Renegades, in my opinion are the best on the market, easy to get on, they stay on and lots of people running them. I liked them better than the easy boots. I still think a decent set of steel shoes is best for a horse that isd getting rode alot and use the boot as a spare tire.


----------



## MyBoyPuck (Mar 27, 2009)

I have the Renegades and like them, but have had problems with them coming off if I get them mixed up in terms of which one goes on which foot. The width has to be very snug or they will spin around no matter how tight you make the tension. With a good fit, they are great.


----------



## bnayc (Jan 3, 2012)

Many of my neighbors have renegade boots for their horses. They swear by them, and on woman has had the same pair for years.


----------



## garlicbunny (Apr 30, 2009)

I have 2 horses and 2 sets of easyboot gloves. Easy to get on even with my own weak hands. They stay on really well, my gelding recently threw a boot while cantering after going through really deep sucking mud and on the same ride going back lost the same boot in the above mentioned mud going back home. I highly recommend them.

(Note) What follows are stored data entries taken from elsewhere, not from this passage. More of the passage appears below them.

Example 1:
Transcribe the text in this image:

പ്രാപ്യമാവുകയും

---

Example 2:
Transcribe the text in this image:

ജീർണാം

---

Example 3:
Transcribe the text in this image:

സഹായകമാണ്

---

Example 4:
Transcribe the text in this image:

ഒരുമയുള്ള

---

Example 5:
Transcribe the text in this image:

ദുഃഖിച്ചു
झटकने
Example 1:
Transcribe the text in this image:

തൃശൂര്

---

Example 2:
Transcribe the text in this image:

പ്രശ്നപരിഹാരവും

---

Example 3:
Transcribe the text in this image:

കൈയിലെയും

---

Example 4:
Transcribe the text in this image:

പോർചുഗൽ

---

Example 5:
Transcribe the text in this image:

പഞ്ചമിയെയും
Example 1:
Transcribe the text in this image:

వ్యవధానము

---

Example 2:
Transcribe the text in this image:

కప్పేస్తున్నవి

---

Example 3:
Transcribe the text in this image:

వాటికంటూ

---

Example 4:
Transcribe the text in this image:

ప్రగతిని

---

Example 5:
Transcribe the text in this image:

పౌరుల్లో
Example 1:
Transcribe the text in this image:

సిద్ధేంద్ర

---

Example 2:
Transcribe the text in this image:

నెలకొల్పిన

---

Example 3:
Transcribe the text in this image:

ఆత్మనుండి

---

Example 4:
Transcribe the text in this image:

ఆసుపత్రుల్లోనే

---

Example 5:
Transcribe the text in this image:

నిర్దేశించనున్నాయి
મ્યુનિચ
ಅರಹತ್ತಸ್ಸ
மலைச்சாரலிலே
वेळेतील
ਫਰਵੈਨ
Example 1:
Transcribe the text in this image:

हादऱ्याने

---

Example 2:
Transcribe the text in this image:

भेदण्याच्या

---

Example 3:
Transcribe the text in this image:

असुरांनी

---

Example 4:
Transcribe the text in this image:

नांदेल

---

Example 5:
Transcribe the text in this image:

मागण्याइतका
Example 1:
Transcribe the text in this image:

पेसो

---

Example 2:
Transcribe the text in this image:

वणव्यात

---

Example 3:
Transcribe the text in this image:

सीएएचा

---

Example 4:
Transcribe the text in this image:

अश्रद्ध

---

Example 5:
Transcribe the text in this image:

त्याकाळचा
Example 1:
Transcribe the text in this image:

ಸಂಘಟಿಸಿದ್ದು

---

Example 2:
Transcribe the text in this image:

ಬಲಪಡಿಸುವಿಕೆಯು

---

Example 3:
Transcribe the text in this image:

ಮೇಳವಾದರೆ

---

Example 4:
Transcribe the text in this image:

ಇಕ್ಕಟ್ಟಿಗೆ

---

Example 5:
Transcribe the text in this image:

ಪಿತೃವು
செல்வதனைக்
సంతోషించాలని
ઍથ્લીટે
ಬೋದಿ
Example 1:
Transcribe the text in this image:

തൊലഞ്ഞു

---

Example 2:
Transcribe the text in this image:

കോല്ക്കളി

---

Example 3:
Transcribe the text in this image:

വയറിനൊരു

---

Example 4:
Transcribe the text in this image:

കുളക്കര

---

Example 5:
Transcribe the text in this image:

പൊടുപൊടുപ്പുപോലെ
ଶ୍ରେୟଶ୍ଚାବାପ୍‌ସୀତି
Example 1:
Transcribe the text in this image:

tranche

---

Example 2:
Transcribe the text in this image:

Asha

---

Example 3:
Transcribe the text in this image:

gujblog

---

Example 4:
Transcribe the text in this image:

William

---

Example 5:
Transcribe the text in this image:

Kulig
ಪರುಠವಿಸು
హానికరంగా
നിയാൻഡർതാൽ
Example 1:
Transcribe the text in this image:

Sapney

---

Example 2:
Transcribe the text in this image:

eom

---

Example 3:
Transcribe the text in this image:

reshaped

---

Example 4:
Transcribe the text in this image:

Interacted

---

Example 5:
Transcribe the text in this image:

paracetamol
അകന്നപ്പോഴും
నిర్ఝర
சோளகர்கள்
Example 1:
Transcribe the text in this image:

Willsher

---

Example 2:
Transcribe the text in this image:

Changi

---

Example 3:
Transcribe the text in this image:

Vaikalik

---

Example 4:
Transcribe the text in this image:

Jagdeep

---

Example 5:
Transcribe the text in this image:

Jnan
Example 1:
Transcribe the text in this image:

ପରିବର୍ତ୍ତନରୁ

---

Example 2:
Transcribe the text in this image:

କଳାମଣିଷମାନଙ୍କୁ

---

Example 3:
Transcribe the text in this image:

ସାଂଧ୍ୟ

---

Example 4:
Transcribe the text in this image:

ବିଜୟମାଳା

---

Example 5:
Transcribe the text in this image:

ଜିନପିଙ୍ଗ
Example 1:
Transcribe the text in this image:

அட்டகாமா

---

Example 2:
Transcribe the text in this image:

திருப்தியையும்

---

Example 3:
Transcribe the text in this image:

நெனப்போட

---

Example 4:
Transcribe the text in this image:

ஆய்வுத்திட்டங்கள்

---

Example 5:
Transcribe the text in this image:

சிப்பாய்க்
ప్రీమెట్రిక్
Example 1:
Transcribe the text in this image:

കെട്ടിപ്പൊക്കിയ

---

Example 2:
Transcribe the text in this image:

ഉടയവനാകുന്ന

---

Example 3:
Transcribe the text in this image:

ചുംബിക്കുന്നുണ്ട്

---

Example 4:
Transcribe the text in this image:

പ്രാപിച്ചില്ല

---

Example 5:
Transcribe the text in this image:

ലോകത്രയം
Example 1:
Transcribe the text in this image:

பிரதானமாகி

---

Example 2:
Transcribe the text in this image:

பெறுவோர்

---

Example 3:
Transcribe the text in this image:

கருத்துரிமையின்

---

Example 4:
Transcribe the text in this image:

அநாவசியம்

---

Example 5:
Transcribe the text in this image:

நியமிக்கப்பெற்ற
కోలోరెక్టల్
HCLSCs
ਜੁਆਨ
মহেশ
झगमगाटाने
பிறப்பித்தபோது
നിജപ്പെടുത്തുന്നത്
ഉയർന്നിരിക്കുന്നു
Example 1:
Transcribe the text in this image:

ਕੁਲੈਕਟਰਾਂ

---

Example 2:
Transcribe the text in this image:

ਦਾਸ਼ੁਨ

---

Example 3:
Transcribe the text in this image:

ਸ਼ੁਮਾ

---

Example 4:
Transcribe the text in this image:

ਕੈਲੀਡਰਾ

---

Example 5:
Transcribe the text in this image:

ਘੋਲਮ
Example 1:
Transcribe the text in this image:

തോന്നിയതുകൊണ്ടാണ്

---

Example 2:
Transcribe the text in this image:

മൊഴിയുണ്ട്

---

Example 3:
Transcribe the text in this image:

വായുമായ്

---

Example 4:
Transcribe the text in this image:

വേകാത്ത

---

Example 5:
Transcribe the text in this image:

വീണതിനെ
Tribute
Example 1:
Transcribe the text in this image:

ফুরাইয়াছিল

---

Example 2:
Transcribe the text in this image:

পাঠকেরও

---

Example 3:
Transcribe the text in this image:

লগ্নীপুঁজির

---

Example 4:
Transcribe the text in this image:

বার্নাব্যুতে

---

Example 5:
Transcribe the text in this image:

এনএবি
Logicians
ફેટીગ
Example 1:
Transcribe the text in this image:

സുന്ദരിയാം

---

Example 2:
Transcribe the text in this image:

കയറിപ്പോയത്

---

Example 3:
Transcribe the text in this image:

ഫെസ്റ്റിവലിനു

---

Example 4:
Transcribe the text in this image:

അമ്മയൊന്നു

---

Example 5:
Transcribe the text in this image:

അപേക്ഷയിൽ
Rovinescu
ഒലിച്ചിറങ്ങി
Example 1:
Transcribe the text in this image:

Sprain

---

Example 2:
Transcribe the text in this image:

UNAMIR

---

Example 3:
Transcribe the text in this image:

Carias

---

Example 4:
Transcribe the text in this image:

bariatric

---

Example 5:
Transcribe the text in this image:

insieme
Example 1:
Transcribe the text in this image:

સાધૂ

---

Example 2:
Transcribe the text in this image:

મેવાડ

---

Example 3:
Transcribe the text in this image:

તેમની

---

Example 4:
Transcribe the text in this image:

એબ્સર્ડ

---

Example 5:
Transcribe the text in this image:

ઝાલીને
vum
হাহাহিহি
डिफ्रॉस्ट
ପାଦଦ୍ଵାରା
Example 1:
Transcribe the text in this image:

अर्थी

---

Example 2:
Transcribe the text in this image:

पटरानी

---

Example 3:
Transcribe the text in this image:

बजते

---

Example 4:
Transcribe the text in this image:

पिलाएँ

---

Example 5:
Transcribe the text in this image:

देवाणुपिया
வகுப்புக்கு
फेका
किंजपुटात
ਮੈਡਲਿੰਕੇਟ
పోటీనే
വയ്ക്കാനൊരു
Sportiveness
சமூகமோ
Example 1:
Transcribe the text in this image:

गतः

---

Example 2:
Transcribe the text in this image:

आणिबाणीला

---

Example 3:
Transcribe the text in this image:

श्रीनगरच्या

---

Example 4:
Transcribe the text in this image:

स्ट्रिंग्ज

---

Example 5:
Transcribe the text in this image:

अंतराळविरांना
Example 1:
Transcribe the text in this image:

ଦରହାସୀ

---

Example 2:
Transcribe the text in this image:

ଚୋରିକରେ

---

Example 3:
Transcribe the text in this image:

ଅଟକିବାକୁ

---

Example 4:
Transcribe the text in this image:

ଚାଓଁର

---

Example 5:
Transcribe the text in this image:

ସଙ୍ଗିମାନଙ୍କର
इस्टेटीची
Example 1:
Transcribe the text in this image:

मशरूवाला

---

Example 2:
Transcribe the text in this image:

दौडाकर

Have to say though my gelding is being a butt about putting them on..he is trying me by throwing his foot forward and throwing the boot off before I can get it on. That being said is the horse not the boot..anyways they work GREAT on the rocks/gravel so feel like they are worth their weight in gold...well maybe not gold..haha


----------



## Painted Horse (Dec 29, 2006)

The Easy Boot Gloves are so much easier to put on than the earlier Easyboot BARES, or EPICs. I suspect the newer Easyboot Outback and Trails are even easier. The company has worked hard at making their boots easier to put on.

ANY of these boots will be harder to put on the first few times, Once broken in and once you get the hang of putting them on, They are not bad. So don't judge the first use vs how hard they are in the long run.

With the EasyBoot Gloves, having a proper trim is important, If you want to trim your horses feet once every 8 weeks and expect those boots to work, You are looking at the wrong product. If you trim every 3-4 weeks or your horses self trim and keep their feet short. They work better.


----------